It is arguable, whether a questionnaire with only a few questions measures the degree of fatigue more imprecisely than a more comprehensive questionnaire. Since the BFI-questionnaire includes the most questions, one can suppose that the BFI is the most comprehensive questionnaire The ASCPRO (Assessing Symptoms of Cancer Using Patient-Reported Outcomes study group does not give a recommendation concerning this question [7]. A single-item questionnaire has a better rate of return and is therefore more suitable for longitudinal studies with surveys at multiple time points. There exists a high correlation concerning the degree of fatigue between single-item and multiple-item measures of fatigue. It is recommended to use both single-item and multiple-item questionnaires, especially in longitudinal studies [7].
A problem is still the conceptual inaccuracy of the term fatigue and the consequential difficult classification of the particular questionnaire items and the clinical relevant differentiation of the degree of particular fatigue. The study group of Knobel et al. examined the question of whether the FA-score out of the EORTC-QLQ-C30 questionnaire can measure the multidimensional construct of fatigue at all [8]. Higher fatigue scores in EORTC-QLQ-C30 are associated with higher impairment due to fatigue. It was shown that the FA-score has the limitation of measuring only physical symptoms of fatigue. A floor/ceiling effect resulted, which means that comparatively more patients with a tumor scored higher, whereas a survivor scored a lower value when compared to the fatigue questionnaire. It seems preferable to interpret the FA-score as only representing physical fatigue. This point is correspondent to our observation: it might be the case that the FA-score was significantly different because the prostate cancer patients in the present study had a significantly worse physical function when compared to BPS patients (71.0 vs. 78.4, p = 0.020). This would explain why the BF-score, which measures more dimensions of fatigue besides physical did not show any difference between the two groups.

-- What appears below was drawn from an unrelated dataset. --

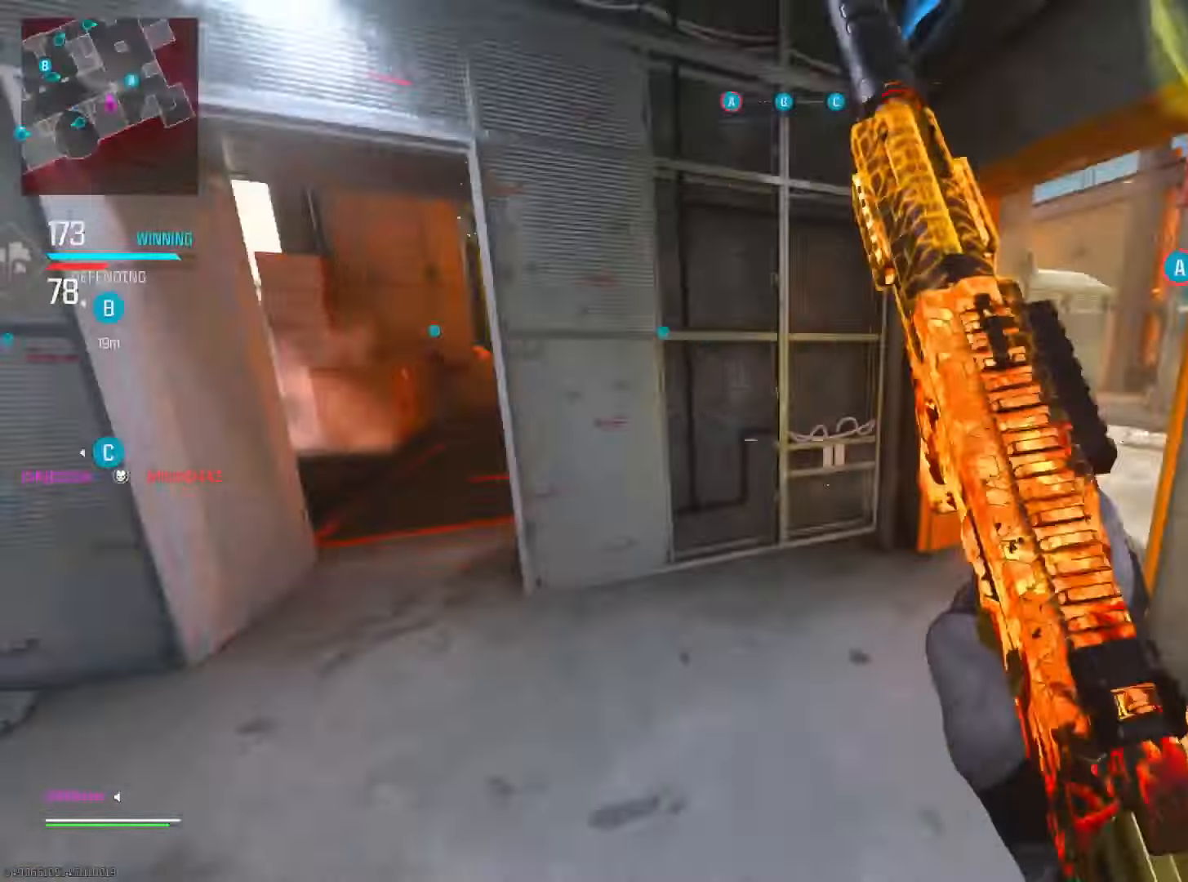
{"buttons": ["L2"], "left_stick": "left", "right_stick": "center", "events": [[34, "right_stick", "center"], [67, "L2", "down"], [84, "left_stick", "up-right"], [217, "left_stick", "right"], [317, "right_stick", "left"], [367, "left_stick", "left"], [467, "right_stick", "center"]]}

Clinically relevant fatigue independent of age was reported by the research group of Storey et al. [9]. Their investigation also used the BFI and was consistent with our results. Thus it can be ruled out that age differences between our two study groups were the cause of differences in fatigue scores.
Regarding the floor/ceiling effect of the EORTC-QLQ-C30 FA-Score which was described by Knobel et al., our study shows a comparable distribution. The grouping due to the degree of fatigue of the FA Score in prostate cancer patients compared to the BFI score shows obvious discrepancies. The concordance in lower scores (no fatigue on both measuring methods) was 85.7%; by contrast, the concordance in severe fatigue was only 41.7%. This circumstance can be explained by the ceiling effect, described by Knobel et al. In contrast, healthy BPS-patients show a floor effect comparable to this study: only 47.4% of all BPS patients had a consistent result in the class ‘no fatigue’. However 42.1% of all patients who had ‘no fatigue’ according to the FA-score were classified in the category ‘mild fatigue’ according to the BFI-score. The reason for this is that the FA-score only measures physical symptoms. Physical symptoms are normally more distinct in tumor patients than in healthy persons, as such was confirmed in our study.

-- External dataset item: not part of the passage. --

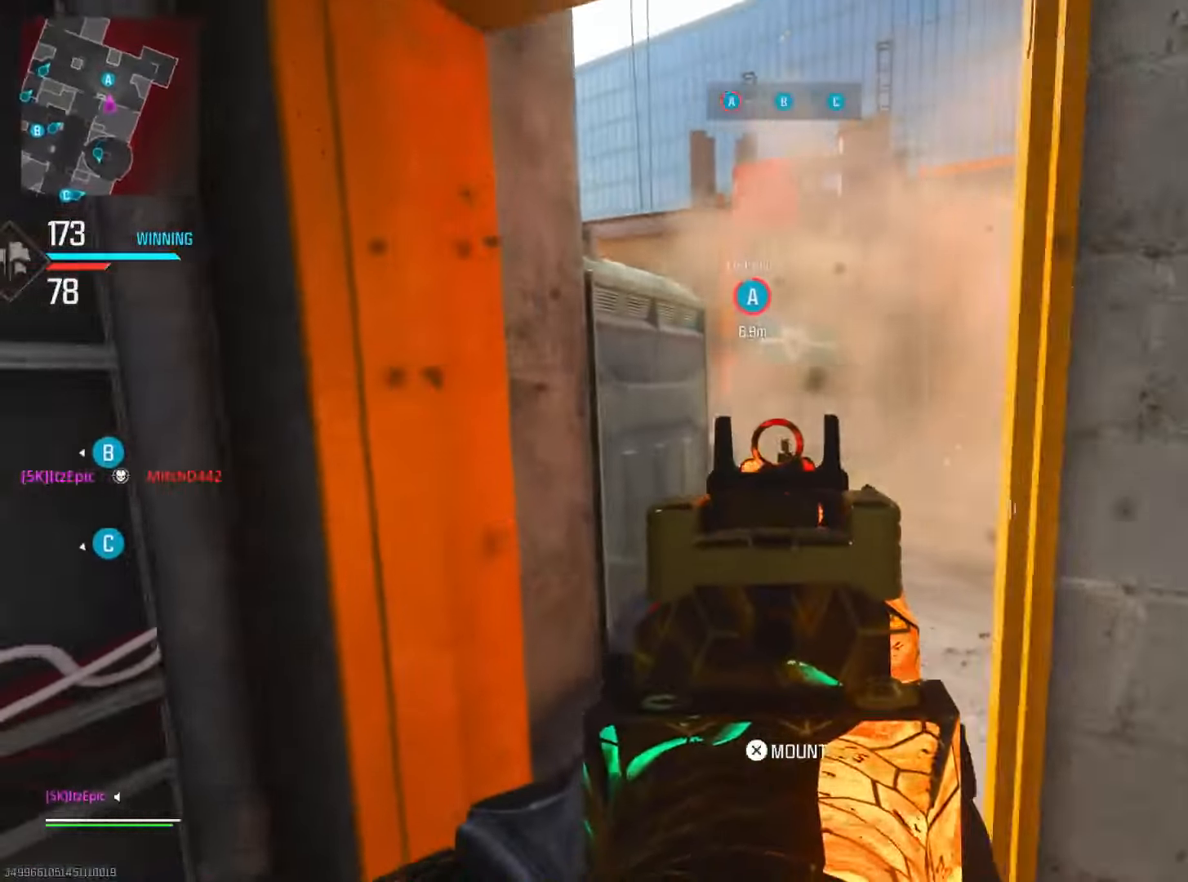
{"buttons": ["L2"], "left_stick": "right", "right_stick": "left", "events": [[83, "left_stick", "up"], [167, "right_stick", "right"], [250, "right_stick", "center"], [333, "left_stick", "right"], [367, "right_stick", "left"]]}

Conclusions from our data may be limited, as this was a retrospective study consisting of heterogeneous patient groups. Important clinical data are missing in order to appropriately characterize the patients of both groups. In the prostate cancer group for instance, we have only incomplete data with respect to tumor stage, administration of chemotherapy, use of analgesics such as morphine, and the presence of bone metastases.
Similarly, in the BPS group, clinical data regarding the severity of symptoms, previous prostate surgery and medication such as finasteride are missing. Importantly, further details such as the comorbidities in both patient groups would undoubtedly strengthen the results of the study.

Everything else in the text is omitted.